Hoy pareciera que caminamos en arenas movedizas, y no hay nadie que nos revolee un pedazo de soga o una mísera ramita para sacarnos del embrollo. Mientras tanto, las viejas fórmulas y las garantías van cayendo como fichitas de dominó en carrera. Debe ser por eso que últimamente cada vez más superhéroes pululan por las salas de los cines y las páginas de las historietas. Queremos sentirnos invencibles; queremos prevalecer por sobre las vicisitudes y lograr nuestro cometido. Sin ir más lejos, hace poco escuché que están por hacer una peli de Acuaman: señoras y señores...nos tapó el agua.

Antes parecía haber más certezas (¿o quizá había menos preguntas?). Uno se casaba, tenía hijos, conseguía un trabajo en el que permanecía hasta jubilarse y a otra cosa mariposa. Si hasta los electrodomésticos duraban más tiempo (tengo una estufa de mi abuela que no sólo sigue funcionando sino que calienta más que ningún caloventor último modelo). Hoy la lógica postmoderna se va colando en todos los ámbitos como una visita inesperada y no queda otra más que ponerle un plato en la mesa.

El problema es que el fantasma de la seguridad nos persigue y sigue moldeando a "susto" y piacere nuestras expectativas. Seguimos esperando encontrar un camino sin desvíos que nos conduzca a nuestra Meca personal. El único tema es que la preciada Meca hoy nos juega a las escondidas y va mudando camaleónicamente su código postal. No queda entonces más remedio que permanecer alertas y vigilantes. Casi nómadas. Hoy lo único permanente pareciera ser el cambio mismo.Y por momentos se torna desesperante, por lo menos para mí.
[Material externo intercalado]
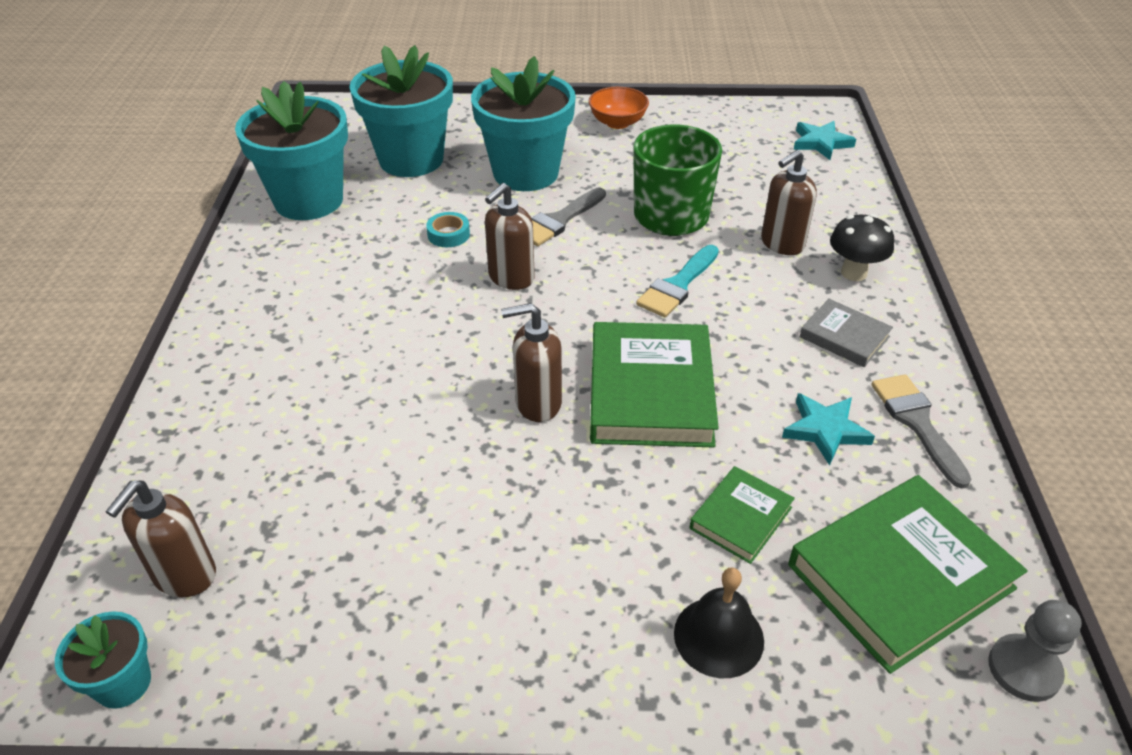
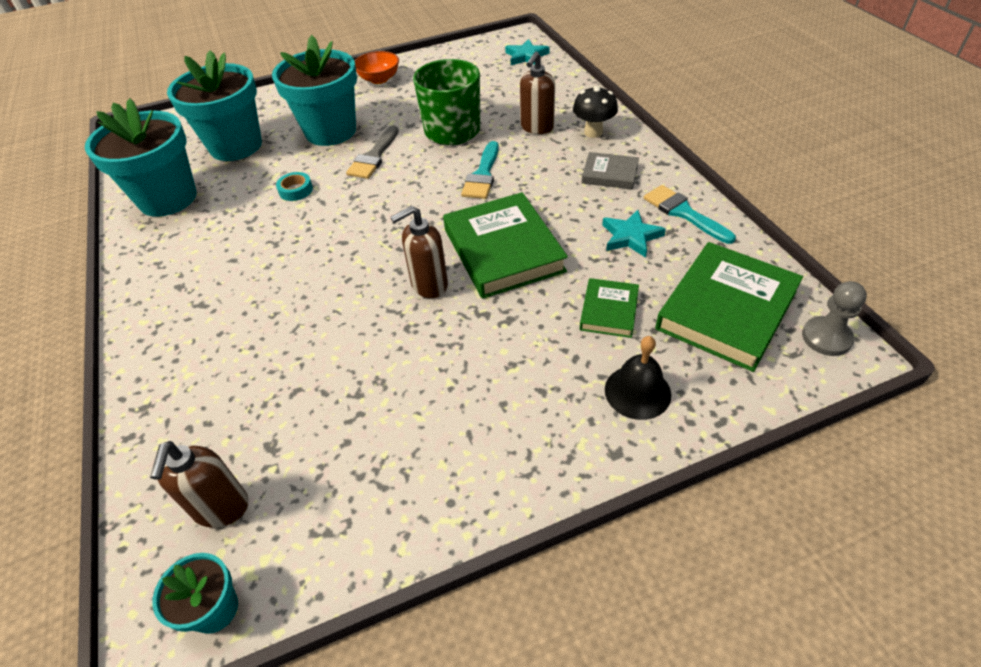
camera: 20 degrees left, 5 degrees up
(511, 278) = (360, 206): brown soap dispenser -> none
(917, 423) = (683, 213): grey brush -> turquoise brush

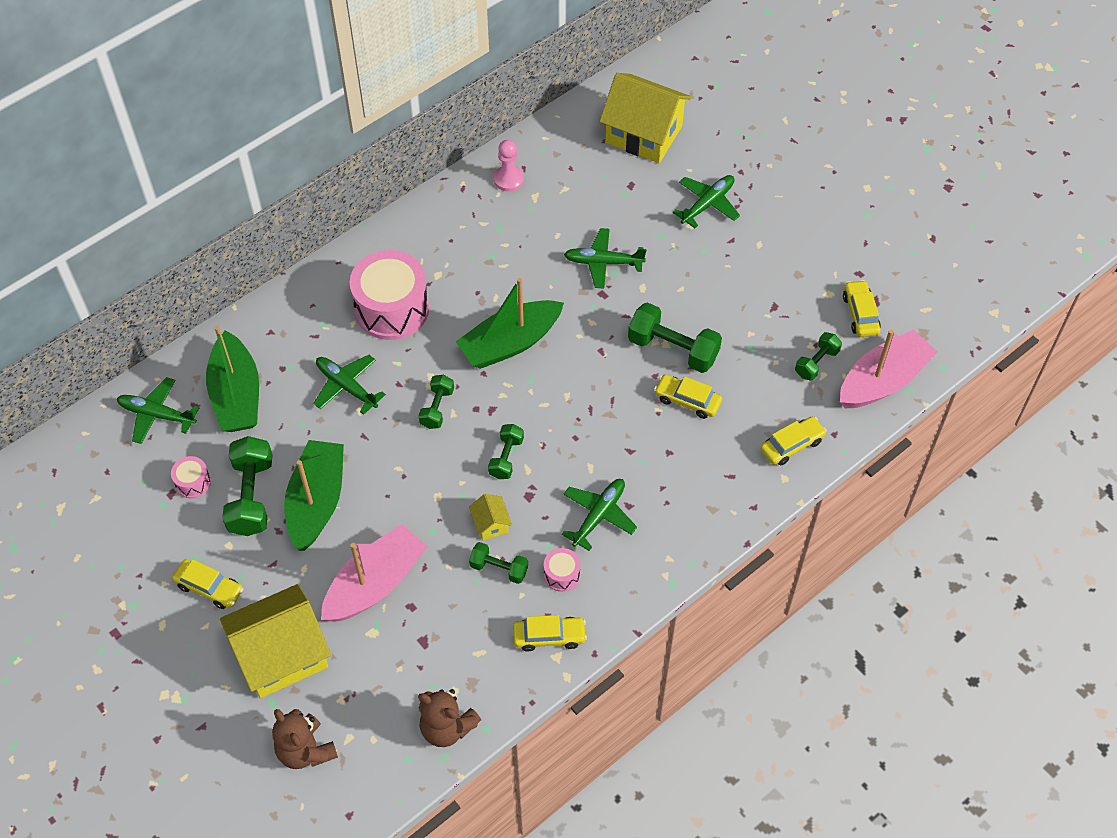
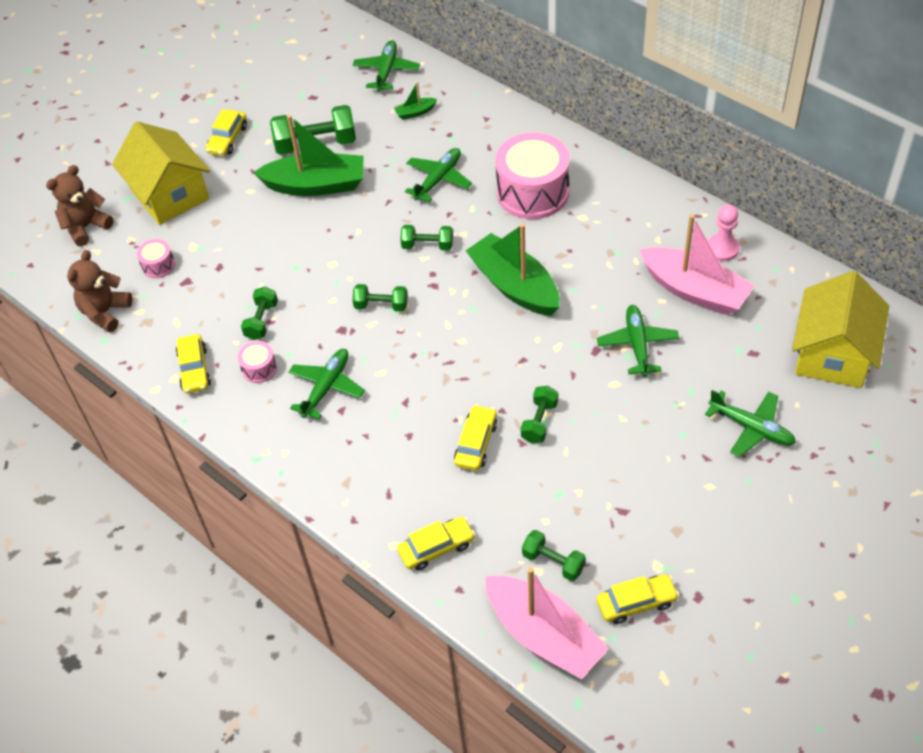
camera: 85 degrees right, 5 degrees down
(193, 483) = (324, 107): pink drum -> pink drum (158, 265)
(236, 395) = (415, 112): green boat -> green boat, size x0.42
(375, 584) = (239, 239): pink boat -> pink boat (694, 290)
(491, 524) = (308, 307): yellow house -> none
(598, 516) = (326, 387): green plane -> green plane turned 90 degrees counterclockwise
(673, 349) = (539, 422): green dumbbell -> green dumbbell, size x0.58
(792, 445) = (436, 548): yellow car -> yellow car turned 75 degrees counterclockwise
A veces me encuentro deseando haber venido con un GPS incorporado. Sería de lo más práctico. Uno con la voz de Alfredo Casero como el que tengo, si no es mucho pedir, y Cha Cha Cha está. Gran Problema Solucionado. Que te guíe por los caminos en mejor estado, que te  avise cuando estás atravesando una relación peligrosa, o te marque cuántos sapos más hay que besar antes de llegar a destino. Pero no. A lo mejor que uno puede aspirar es a un mapa maltrecho y fuera de escala... y arreglate. La vida es desprolija, y no hay atajos.

En vista de las circunstancias, creo que no queda otra más que arremangarse y aceptar lo inevitable: si jugar a lo seguro está démodé, la creatividad tiene que estar a la orden del día. Hay que intentar ver con nuevos ojos lo que nos rodea y explorar territorio virgen. Por ahí descubrimos que todo este tiempo estábamos mirando en nuestro mapa al revés...

En fin, para pasar el mal trago, de postre nos pedimos un Suicidio de chocolate (se llamaba así, lo juro). Resultó un tanto empalagoso para mi gusto pero ciertamente apropiado para la ocasión. Después nos despedimos y tasa tasa cada una para su casa. De más está decir que de vuelta llegué sana y salva a mi depto, y sin la ayuda de mi amigo Casero.

viernes, 29 de julio de 2011

viernes, 22 de julio de 2011

Cómo hacer cosas con las palabras



 La primer palabra que dijo mi hermana fue “coqueta”. No “mamá”, no “papá”. CO-QUE-TA. Y la decía así, marcando con sus manitos cada sílaba con la precisión de un director de orquesta. Un fenómeno poco usual, ciertamente. Una hazaña dificilísima, sin duda. Desafiando todos los pronósticos, ahí estaban las tres imposibles sílabas sucediéndose una y otra vez: CO-QUE-TA.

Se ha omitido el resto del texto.